用于巴基斯坦种族说话者识别分类的数据增强与深度神经网络

Data augmentation and deep neural networks for the classification of Pakistani racial speakers recognition.

作者信息

Amjad Ammar, Khan Lal, Chang Hsien-Tsung

机构信息

Department of Computer Science and Information Engineering, Chang Gung University, Taoyuan, Taiwan.
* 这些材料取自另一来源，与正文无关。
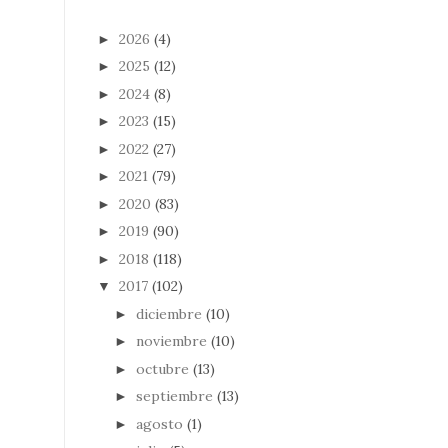
2026
(4)
►
2025
(12)
►
2024
(8)
►
2023
(15)
►
2022
(27)
►
2021
(79)
►
2020
(83)
►
2019
(90)
►
2018
(118)
►
2017
(102)
▼
diciembre
(10)
►
noviembre
(10)
►
octubre
(13)
►
septiembre
(13)
►
agosto
(1)
►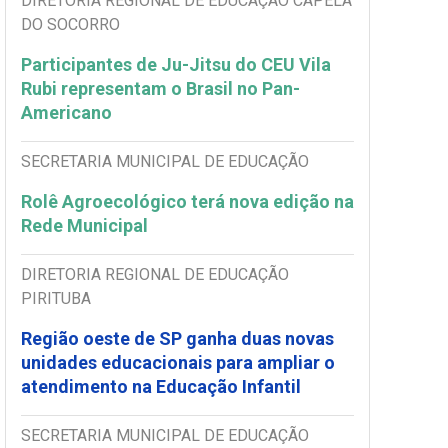
DIRETORIA REGIONAL DE EDUCAÇÃO CAPELA
DO SOCORRO
Participantes de Ju-Jitsu do CEU Vila
Rubi representam o Brasil no Pan-
Americano
SECRETARIA MUNICIPAL DE EDUCAÇÃO
Rolê Agroecológico terá nova edição na
Rede Municipal
DIRETORIA REGIONAL DE EDUCAÇÃO
PIRITUBA
Região oeste de SP ganha duas novas
unidades educacionais para ampliar o
atendimento na Educação Infantil
SECRETARIA MUNICIPAL DE EDUCAÇÃO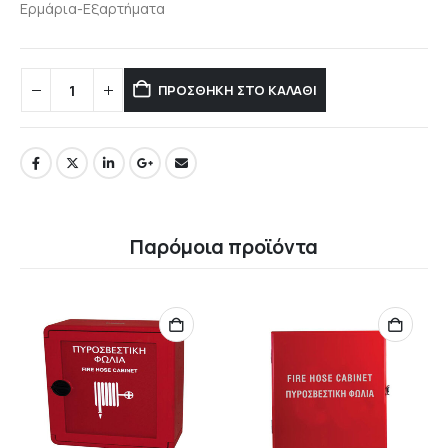
Ερμάρια-Εξαρτήματα
ΠΡΟΣΘΉΚΗ ΣΤΟ ΚΑΛΆΘΙ
Παρόμοια προϊόντα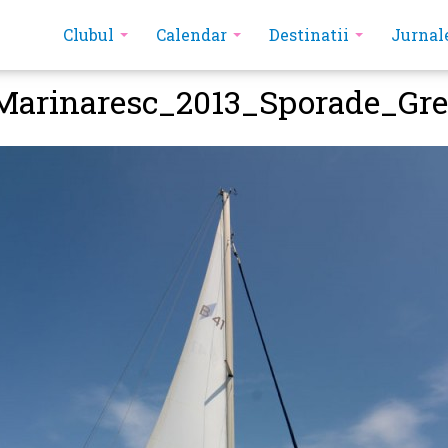
Clubul
Calendar
Destinatii
Jurnal
Marinaresc_2013_Sporade_Gre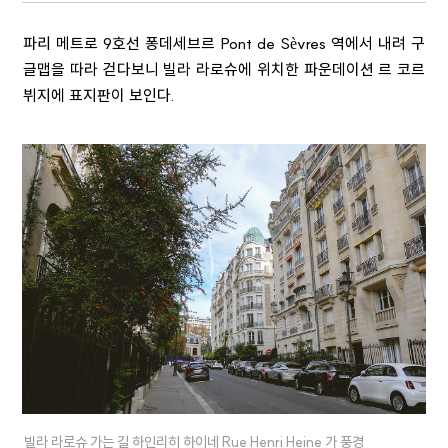
파리 메트로 9호선 퐁데세브르 Pont de Sèvres 역에서 내려 구
글맵을 따라 걷다보니 빌라 라로슈에 위치한 파운데이션 르 코르
뷔지에 표지판이 보인다.
빌라 라로슈 가는 길 하인리히 하이네 Rue Henri Heine 가 풍경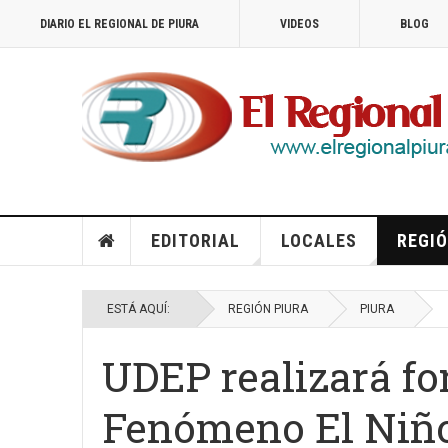
DIARIO EL REGIONAL DE PIURA
VIDEOS
BLOG
EDITORIAL
LOCALES
REGIÓ
ESTÁ AQUÍ:
REGIÓN PIURA
PIURA
UDEP realizará for
Fenómeno El Niño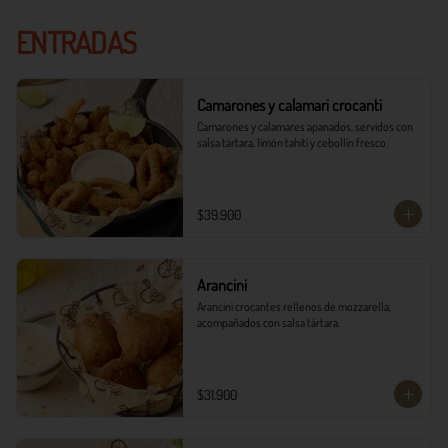
ENTRADAS
Camarones y calamari crocanti
Camarones y calamares apanados, servidos con 
salsa tártara, limón tahití y cebollín fresco.
$39.900
Arancini
Arancini crocantes rellenos de mozzarella, 
acompañados con salsa tártara.
$31.900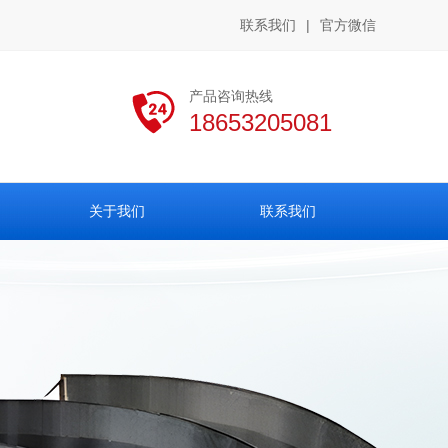
联系我们
|
官方微信
产品咨询热线
18653205081
关于我们
联系我们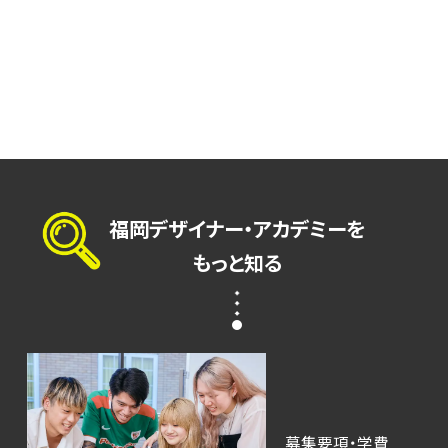
いています。
A
教室の使用は可能です。中には、申請が必要な教室もありま
す。質問などはどんどんしてください。大歓迎です。
福岡デザイナー・アカデミーを
もっと知る
募集要項・学費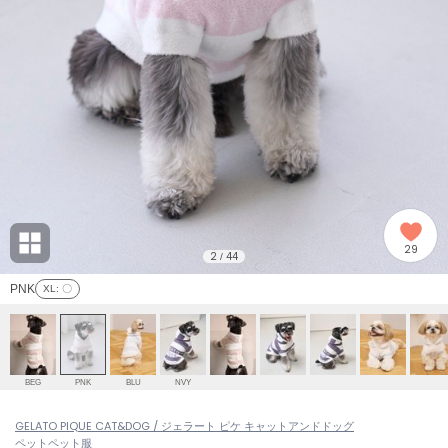
adidas
アディダス
(2008)
adidas by Stella McCartney
アディダス バイ ステラマッカートニー
916)
ALLISON BROWN
アリソンブラウン
06)
amabro
アマブロ
リー (665)
Ame no chi Hare
29
アメノチハレ
2
44
/
ョン雑貨 (861)
PNK
XL
: 〇
AMOMMA
アモマ
/ランジェリー (127)
ánuans
ェア (121)
アニュアンス
BEG
PNK
BLU
NVY
ànuke
 (124)
GELATO PIQUE CAT&DOG / ジェラート ピケ キャットアンドドッグ
アンヌーク
ペット
ペット服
Bachelor Program in Artificial Intelligence, Chang Gung University, Taoyaun, Taiwan.

出版信息

PeerJ Comput Sci. 2022 Aug 3;8:e1053. doi: 10.7717/peerj-cs.1053. eCollection 2022.

DOI:10.7717/peerj-cs.1053

PMID:36091976

原文链接:https://pmc.ncbi.nlm.nih.gov/articles/PMC9454772/

Abstract

Speech emotion recognition (SER) systems have evolved into an important method for recognizing a person in several applications, including e-commerce, everyday interactions, law enforcement, and forensics. The SER system's efficiency depends on the length of the audio samples used for testing and training. However, the different suggested models successfully obtained relatively high accuracy in this study. Moreover, the degree of SER efficiency is not yet optimum due to the limited database, resulting in overfitting and skewing samples. Therefore, the proposed approach presents a data augmentation method that shifts the pitch, uses multiple window sizes, stretches the time, and adds white noise to the original audio. In addition, a deep model is further evaluated to generate a new paradigm for SER. The data augmentation approach increased the limited amount of data from the Pakistani racial speaker speech dataset in the proposed system. The seven-layer framework was employed to provide the most optimal performance in terms of accuracy compared to other multilayer approaches. The seven-layer method is used in existing works to achieve a very high level of accuracy. The suggested system achieved 97.32% accuracy with a 0.032% loss in the 75%:25% splitting ratio. In addition, more than 500 augmentation data samples were added. Therefore, the proposed approach results show that deep neural networks with data augmentation can enhance the SER performance on the Pakistani racial speech dataset.

摘要

语音情感识别（SER）系统已发展成为在包括电子商务、日常互动、执法和法医学等多种应用中识别人的一种重要方法。SER系统的效率取决于用于测试和训练的音频样本长度。然而，在本研究中，不同的推荐模型成功获得了相对较高的准确率。此外，由于数据库有限，SER效率程度尚未达到最佳，导致样本过拟合和偏差。因此，所提出的方法提出了一种数据增强方法，该方法可改变音高、使用多种窗口大小、拉伸时间并向原始音频添加白噪声。此外，还进一步评估了一个深度模型，以生成一种新的SER范式。数据增强方法增加了所提出系统中来自巴基斯坦种族说话者语音数据集的有限数据量。与其他多层方法相比，采用七层框架在准确率方面提供了最优性能。七层方法在现有工作中被用于实现非常高的准确率。所建议的系统在75%:25%的分割比例下实现了97.32%的准确率，损失率为0.032%。此外，还添加了500多个增强数据样本。因此，所提出方法的结果表明，具有数据增强的深度神经网络可以提高在巴基斯坦种族语音数据集上的SER性能。